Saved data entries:
___
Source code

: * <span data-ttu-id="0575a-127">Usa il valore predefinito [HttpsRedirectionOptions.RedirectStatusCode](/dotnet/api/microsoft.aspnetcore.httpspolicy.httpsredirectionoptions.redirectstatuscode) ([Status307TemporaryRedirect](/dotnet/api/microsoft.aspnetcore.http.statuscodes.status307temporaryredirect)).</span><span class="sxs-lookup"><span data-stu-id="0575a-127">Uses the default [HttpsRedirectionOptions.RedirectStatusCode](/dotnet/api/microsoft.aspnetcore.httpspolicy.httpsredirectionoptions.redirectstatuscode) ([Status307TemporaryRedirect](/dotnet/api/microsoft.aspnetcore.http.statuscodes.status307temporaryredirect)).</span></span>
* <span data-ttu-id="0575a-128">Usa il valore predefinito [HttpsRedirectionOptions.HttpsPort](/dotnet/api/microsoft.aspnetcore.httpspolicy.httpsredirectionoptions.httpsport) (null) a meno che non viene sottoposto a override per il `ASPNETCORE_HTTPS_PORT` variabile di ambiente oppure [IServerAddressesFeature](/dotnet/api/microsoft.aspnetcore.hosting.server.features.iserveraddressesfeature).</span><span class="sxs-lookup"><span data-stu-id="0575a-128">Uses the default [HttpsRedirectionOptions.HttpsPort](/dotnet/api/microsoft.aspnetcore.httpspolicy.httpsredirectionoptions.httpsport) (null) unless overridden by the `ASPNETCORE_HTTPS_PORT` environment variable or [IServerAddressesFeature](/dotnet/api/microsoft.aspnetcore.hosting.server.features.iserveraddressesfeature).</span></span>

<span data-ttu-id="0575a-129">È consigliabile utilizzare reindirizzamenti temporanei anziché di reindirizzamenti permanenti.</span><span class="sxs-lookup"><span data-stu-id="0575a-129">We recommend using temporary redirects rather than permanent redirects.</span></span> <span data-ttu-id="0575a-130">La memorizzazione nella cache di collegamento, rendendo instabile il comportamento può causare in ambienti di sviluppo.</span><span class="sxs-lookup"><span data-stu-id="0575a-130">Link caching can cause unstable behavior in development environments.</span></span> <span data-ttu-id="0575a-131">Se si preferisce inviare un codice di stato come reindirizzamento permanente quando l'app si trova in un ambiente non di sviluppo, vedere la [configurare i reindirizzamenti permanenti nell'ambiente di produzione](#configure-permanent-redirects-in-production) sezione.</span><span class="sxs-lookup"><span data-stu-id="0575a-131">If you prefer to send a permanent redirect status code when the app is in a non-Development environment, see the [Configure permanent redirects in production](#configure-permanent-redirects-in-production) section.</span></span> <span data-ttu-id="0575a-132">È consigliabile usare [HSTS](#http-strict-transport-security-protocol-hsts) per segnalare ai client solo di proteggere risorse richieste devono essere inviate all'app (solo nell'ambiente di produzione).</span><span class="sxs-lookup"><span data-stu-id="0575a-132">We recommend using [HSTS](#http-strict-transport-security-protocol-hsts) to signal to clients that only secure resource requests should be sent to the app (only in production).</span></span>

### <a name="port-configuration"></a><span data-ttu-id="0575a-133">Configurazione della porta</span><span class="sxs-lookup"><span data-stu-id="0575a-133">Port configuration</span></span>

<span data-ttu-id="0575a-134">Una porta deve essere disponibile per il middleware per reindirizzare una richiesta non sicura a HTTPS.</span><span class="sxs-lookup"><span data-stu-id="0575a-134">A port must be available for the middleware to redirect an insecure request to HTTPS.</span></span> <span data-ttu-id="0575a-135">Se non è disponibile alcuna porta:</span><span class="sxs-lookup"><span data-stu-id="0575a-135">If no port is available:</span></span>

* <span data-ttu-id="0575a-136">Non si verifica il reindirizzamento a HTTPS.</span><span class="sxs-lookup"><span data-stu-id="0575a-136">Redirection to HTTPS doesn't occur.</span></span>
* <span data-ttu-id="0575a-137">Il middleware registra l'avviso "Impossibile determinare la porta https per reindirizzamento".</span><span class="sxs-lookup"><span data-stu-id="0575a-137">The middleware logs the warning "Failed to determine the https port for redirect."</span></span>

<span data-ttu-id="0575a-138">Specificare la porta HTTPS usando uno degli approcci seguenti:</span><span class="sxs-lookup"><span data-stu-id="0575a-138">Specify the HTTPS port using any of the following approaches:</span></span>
___
-- What to do --
Your task is to write out every record exactly.

-- Result --
Source code

: * <span data-ttu-id="0575a-127">Usa il valore predefinito [HttpsRedirectionOptions.RedirectStatusCode](/dotnet/api/microsoft.aspnetcore.httpspolicy.httpsredirectionoptions.redirectstatuscode) ([Status307TemporaryRedirect](/dotnet/api/microsoft.aspnetcore.http.statuscodes.status307temporaryredirect)).</span><span class="sxs-lookup"><span data-stu-id="0575a-127">Uses the default [HttpsRedirectionOptions.RedirectStatusCode](/dotnet/api/microsoft.aspnetcore.httpspolicy.httpsredirectionoptions.redirectstatuscode) ([Status307TemporaryRedirect](/dotnet/api/microsoft.aspnetcore.http.statuscodes.status307temporaryredirect)).</span></span>
* <span data-ttu-id="0575a-128">Usa il valore predefinito [HttpsRedirectionOptions.HttpsPort](/dotnet/api/microsoft.aspnetcore.httpspolicy.httpsredirectionoptions.httpsport) (null) a meno che non viene sottoposto a override per il `ASPNETCORE_HTTPS_PORT` variabile di ambiente oppure [IServerAddressesFeature](/dotnet/api/microsoft.aspnetcore.hosting.server.features.iserveraddressesfeature).</span><span class="sxs-lookup"><span data-stu-id="0575a-128">Uses the default [HttpsRedirectionOptions.HttpsPort](/dotnet/api/microsoft.aspnetcore.httpspolicy.httpsredirectionoptions.httpsport) (null) unless overridden by the `ASPNETCORE_HTTPS_PORT` environment variable or [IServerAddressesFeature](/dotnet/api/microsoft.aspnetcore.hosting.server.features.iserveraddressesfeature).</span></span>

<span data-ttu-id="0575a-129">È consigliabile utilizzare reindirizzamenti temporanei anziché di reindirizzamenti permanenti.</span><span class="sxs-lookup"><span data-stu-id="0575a-129">We recommend using temporary redirects rather than permanent redirects.</span></span> <span data-ttu-id="0575a-130">La memorizzazione nella cache di collegamento, rendendo instabile il comportamento può causare in ambienti di sviluppo.</span><span class="sxs-lookup"><span data-stu-id="0575a-130">Link caching can cause unstable behavior in development environments.</span></span> <span data-ttu-id="0575a-131">Se si preferisce inviare un codice di stato come reindirizzamento permanente quando l'app si trova in un ambiente non di sviluppo, vedere la [configurare i reindirizzamenti permanenti nell'ambiente di produzione](#configure-permanent-redirects-in-production) sezione.</span><span class="sxs-lookup"><span data-stu-id="0575a-131">If you prefer to send a permanent redirect status code when the app is in a non-Development environment, see the [Configure permanent redirects in production](#configure-permanent-redirects-in-production) section.</span></span> <span data-ttu-id="0575a-132">È consigliabile usare [HSTS](#http-strict-transport-security-protocol-hsts) per segnalare ai client solo di proteggere risorse richieste devono essere inviate all'app (solo nell'ambiente di produzione).</span><span class="sxs-lookup"><span data-stu-id="0575a-132">We recommend using [HSTS](#http-strict-transport-security-protocol-hsts) to signal to clients that only secure resource requests should be sent to the app (only in production).</span></span>

### <a name="port-configuration"></a><span data-ttu-id="0575a-133">Configurazione della porta</span><span class="sxs-lookup"><span data-stu-id="0575a-133">Port configuration</span></span>

<span data-ttu-id="0575a-134">Una porta deve essere disponibile per il middleware per reindirizzare una richiesta non sicura a HTTPS.</span><span class="sxs-lookup"><span data-stu-id="0575a-134">A port must be available for the middleware to redirect an insecure request to HTTPS.</span></span> <span data-ttu-id="0575a-135">Se non è disponibile alcuna porta:</span><span class="sxs-lookup"><span data-stu-id="0575a-135">If no port is available:</span></span>

* <span data-ttu-id="0575a-136">Non si verifica il reindirizzamento a HTTPS.</span><span class="sxs-lookup"><span data-stu-id="0575a-136">Redirection to HTTPS doesn't occur.</span></span>
* <span data-ttu-id="0575a-137">Il middleware registra l'avviso "Impossibile determinare la porta https per reindirizzamento".</span><span class="sxs-lookup"><span data-stu-id="0575a-137">The middleware logs the warning "Failed to determine the https port for redirect."</span></span>

<span data-ttu-id="0575a-138">Specificare la porta HTTPS usando uno degli approcci seguenti:</span><span class="sxs-lookup"><span data-stu-id="0575a-138">Specify the HTTPS port using any of the following approaches:</span></span>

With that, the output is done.